Well I'm still busy, tried to work Rob and now he's got few hundred dollars worth of my materials at his house, won't answer his phone . So the Rob guy to all who see don't use him unless you're ontop and at the job with him. 
And him and his guy cant install ceiling fans with a crap. Have on that's not wired right and we've gotta take it down and do it right.


----------



## beeritself (Nov 25, 2010)

mrwigglezdj said:


> Well I'm still busy, tried to work Rob and now he's got few hundred dollars worth of my materials at his house, won't answer his phone . So the Rob guy to all who see don't use him unless you're ontop and at the job with him.
> And him and his guy cant install ceiling fans with a crap. Have on that's not wired right and we've gotta take it down and do it right.

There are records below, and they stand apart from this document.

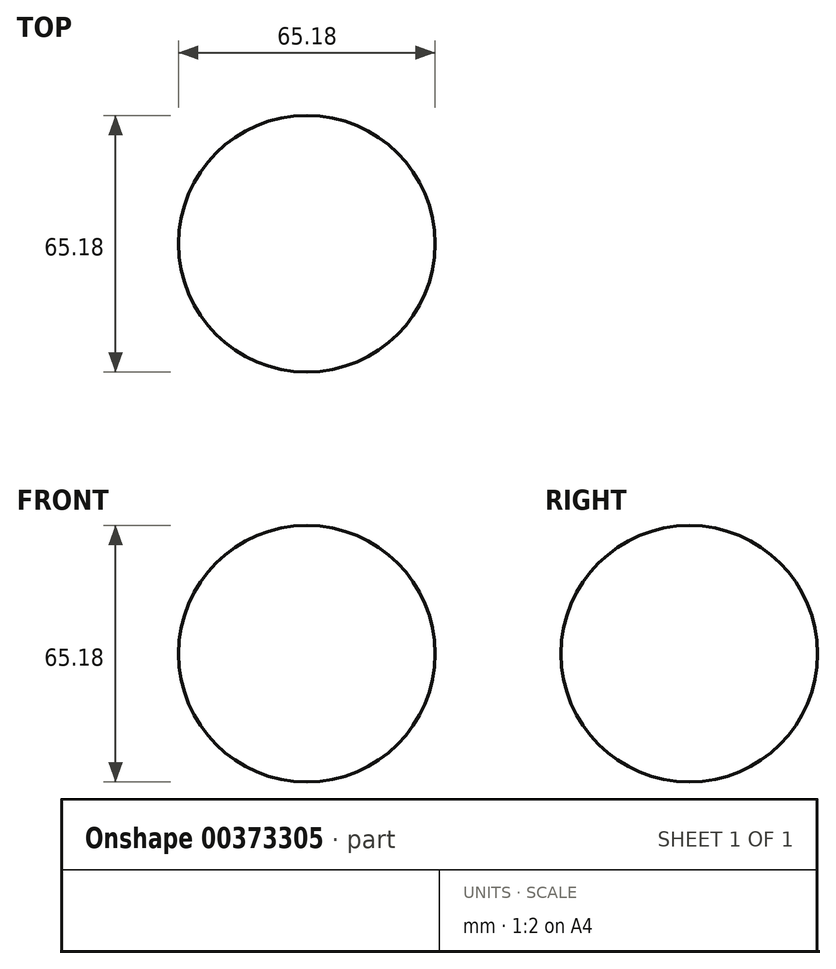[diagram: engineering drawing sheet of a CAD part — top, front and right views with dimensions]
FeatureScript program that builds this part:
annotation { "Feature Type Name" : "Feature", "Feature Type Description" : "" }
export const myFeature = defineFeature(function(context is Context, id is Id, definition is map)
    precondition{}
    {
        {
            var Q0;
            Q0=qCreatedBy(makeId("Top.planeOp"),FACE);
            var sketch = newSketch(context, id + "F0", { "sketchPlane" : qUnion([Q0])});
            skArc(sketch, "E0", {"start": v(0, 32.6) * mm, "mid": v(-32.6, 0) * mm, "end": v(0, -32.6) * mm});
            skLineSegment(sketch, "E1", {"start": v(0, 0) * mm, "end": v(0, 55.07) * mm});
            skLineSegment(sketch, "E2", {"start": v(0, 0) * mm, "end": v(0, -54.88) * mm});
            skSolve(sketch);
        }
        {
            var Q0;
            {var subQ0=sQuery(id+"F0.wireOp",EDGE,"E0");Q0=makeQuery(id+"F0.imprint","IMPRINT",FACE,{"disambiguationData":[TD([[makeQuery(id+"F0.imprint","IMPRINT",EDGE,{"derivedFrom":subQ0}),1.0]])]});}
            var Q1;
            Q1=sQuery(id+"F0.wireOp",EDGE,"E1");
            revolve(context, id + "F1", {"entities" : qUnion([Q0]), "axis" : qUnion([Q1]), "revolveType" : RevolveType.FULL});
        }
    });
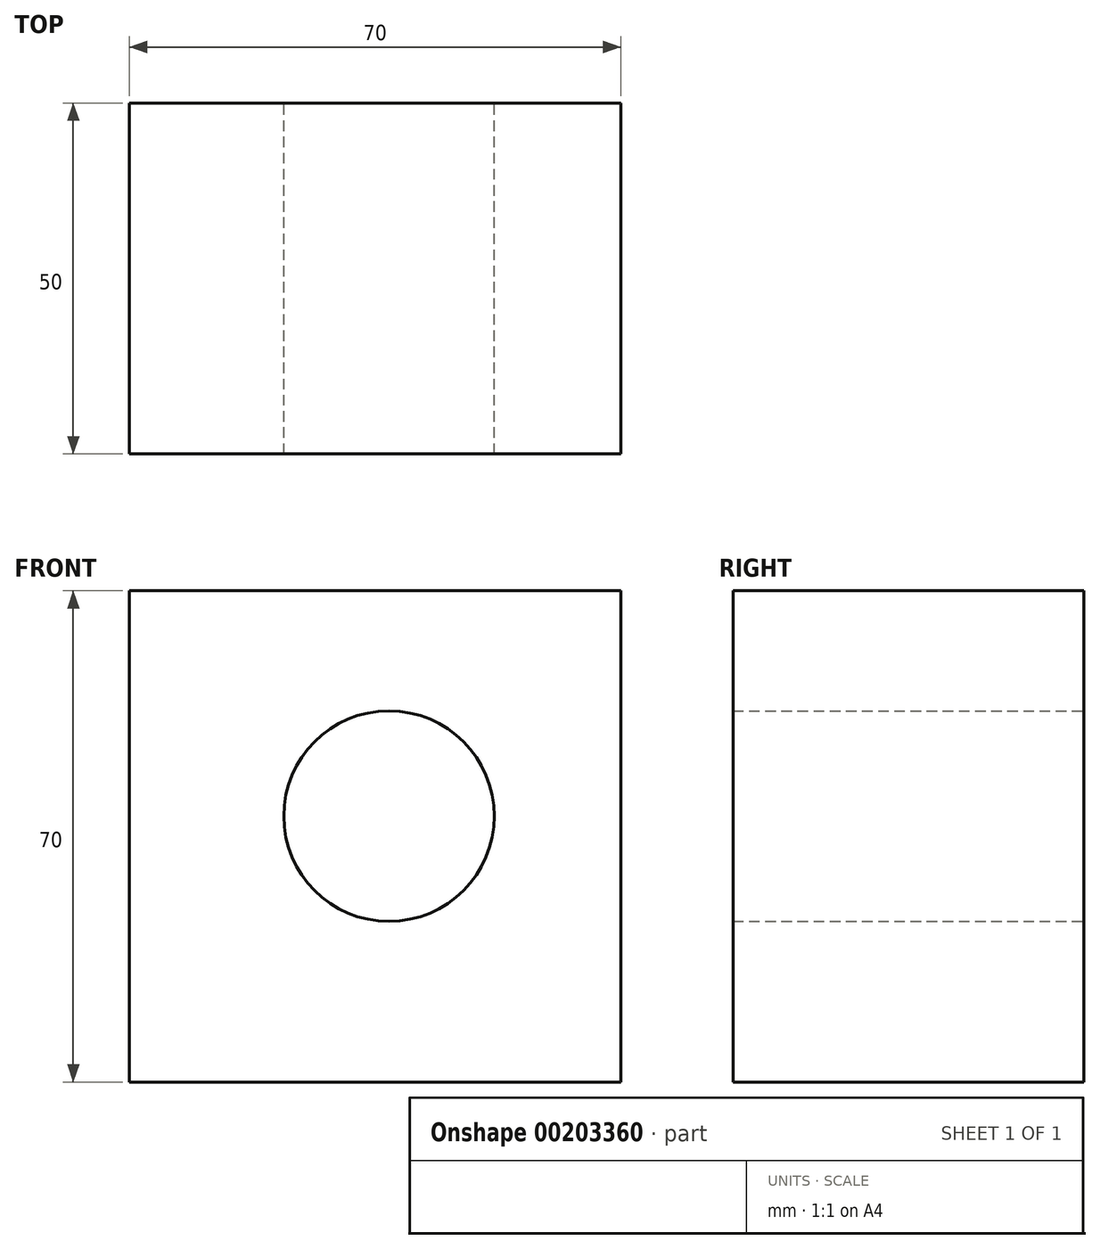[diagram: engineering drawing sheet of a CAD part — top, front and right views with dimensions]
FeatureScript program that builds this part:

How does one incorrectly install a ceiling fan? It's 3 wires and 2 a few screws....


----------



## grassbed hunter (Apr 6, 2008)

still waiting on a call i sent u a pm and i never heard from u let me know if u still need help i am ready to go u would not be having all this trouble if u had just hired me


----------



## robbiewoodcutter (Jun 30, 2011)

ok lets level this playing field a little brandon aka mr wiggles .first thing is your the one in the wrong here .you worked me for three days ,my first day i installed a french door and some fans for you.they seemed to work fine for me.second day i worked for you inever heard from you until 8 that night,waited on materials all day,so nothing got done, third dayyou answered your phone at 12 in the after noon.still not getting the right materials.then you call me when i dont go back the fourth daywanting to know where im at.im sorry i thought you might have figured me out as a guy who didnt want to worm for you because you are a shady person.another thing ,you dont tell someone you have other crews depending on me to get my job done so you can make payroll for them,that was the major flag for me.so you can dog me out all yo u want to my feeling wwould be hurt if i knew you were a descent person.but your not .if anybody wants to work for this guy you will be volunteering your time ans skills you might as well stay home or go fishing. and grass bed hunter im glad you called and got the heads up on ole mr wiggles his name fits him cause in my book hes a worm!!!


----------



## robbiewoodcutter (Jun 30, 2011)

and i was also wondering when was i going to fill out a application and tax papers ,i wouldnt let someone work on my job unless they where covered by workmans comp.so now who is shady ?working or working someone without workmans comp is a felony in the state of florida.better get right mr wiggles


----------



## CootCommander (Aug 24, 2008)

This is why I only take on the work I can handle myself. Anybody worth a crap is already out doing it on their own and their price reflects it. 

And yes it is his responsibility to check you workers comp/exemption, however working with out one or the other will get you a stop work order and a minimum fine of $1000.


If you need someone and don't mind paying for it I may be able to help you out.


And yes I'm an LLC with a workers comp exemption


----------